• _元の文書_:

★ ★ ★ ★ ★

⑤ 2050年のカーボンニュートラル実現と持続可能なエネルギーの安定供給のために、化石燃料によらないグリーンLPガスの社会実装に向けて取り組んでおります。世界で年間数百万トン規模のグリーンLPガスを製造することを目標に、2023年11月には、商業化のノウハウと国際的なLPガスの供給網を保有するアストモスエネルギー株式会社及びSHVエナジー(オランダ)との間でグリーンLPガス共同検討に関する基本合意書を締結いたしました。

 国内では、グリーンLPガス製造技術の実証実験に向けて、北海道鹿追町に建設予定の実証実験用プラントの起工式を2024年8月に執り行うなど、実証実験用プラントの建設を進めております。また、北海道大学との共創を通じて、様々な地域資源を最大限利活用した脱炭素社会・循環型社会の実現に向けて技術開発を進めるとともに、専門人材の育成に取り組んでおります。

★ ★ ★ ★ ★

• _実施事項_:
1 - グリーンLPガスについての文章を二文で要約せよ。
2 - グリーンLPガスについての文章のうち、「国内では、グリーンLPガス製」から「の育成に取り組んでおります。」までを、両端の語句も含めて一字一句違えずに書き写せ。
3 - グリーンLPガスについての文章によると、実証実験用プラントの起工式は何年何月に執り行われたか。
手がかりにするのはグリーンLPガスについての文章だけとする。

• _データ一覧_:
★ ★ ★ ★ ★

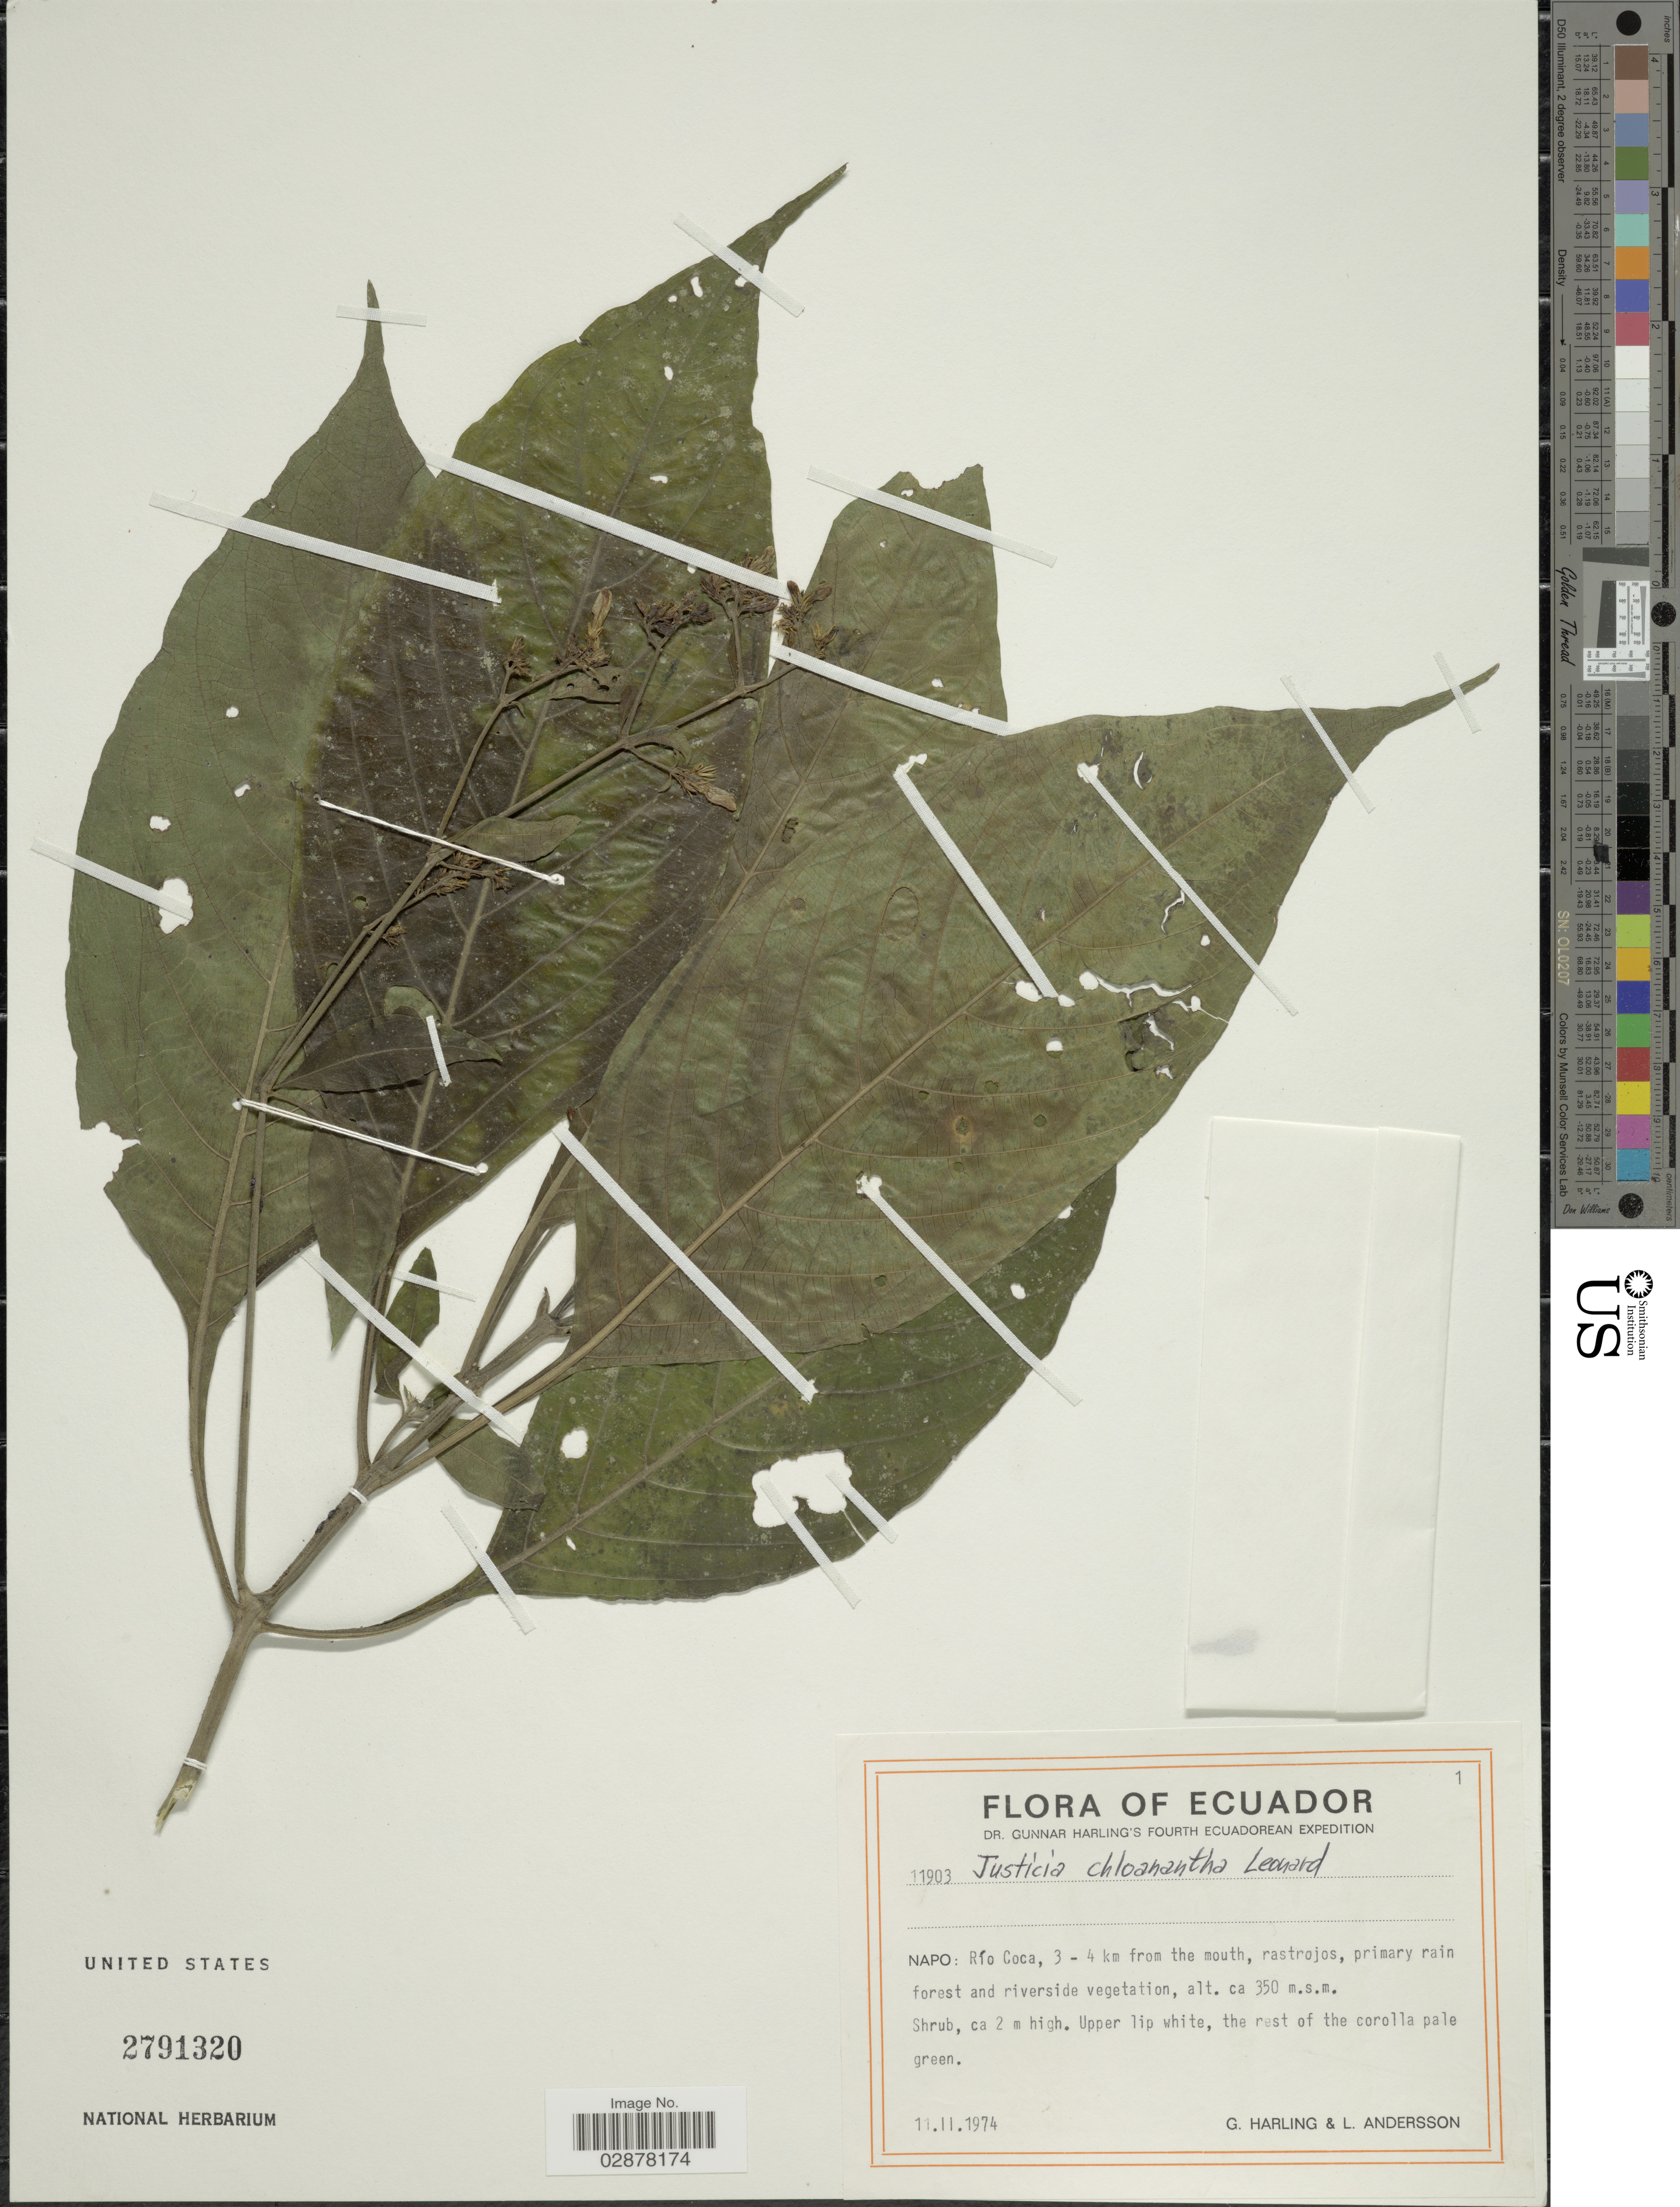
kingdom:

★ ★ ★ ★ ★

• _回答_:
1 - 2050年のカーボンニュートラル実現と持続可能なエネルギーの安定供給のため、化石燃料によらないグリーンLPガスの社会実装に取り組んでおり、2023年11月にはアストモスエネルギー株式会社及びSHVエナジーとグリーンLPガス共同検討に関する基本合意書を締結した。国内では北海道鹿追町での実証実験用プラントの建設を進め、北海道大学との共創を通じて技術開発と専門人材の育成に取り組んでいる。

2 -
国内では、グリーンLPガス製造技術の実証実験に向けて、北海道鹿追町に建設予定の実証実験用プラントの起工式を2024年8月に執り行うなど、実証実験用プラントの建設を進めております。また、北海道大学との共創を通じて、様々な地域資源を最大限利活用した脱炭素社会・循環型社会の実現に向けて技術開発を進めるとともに、専門人材の育成に取り組んでおります。

3 - 2024年8月。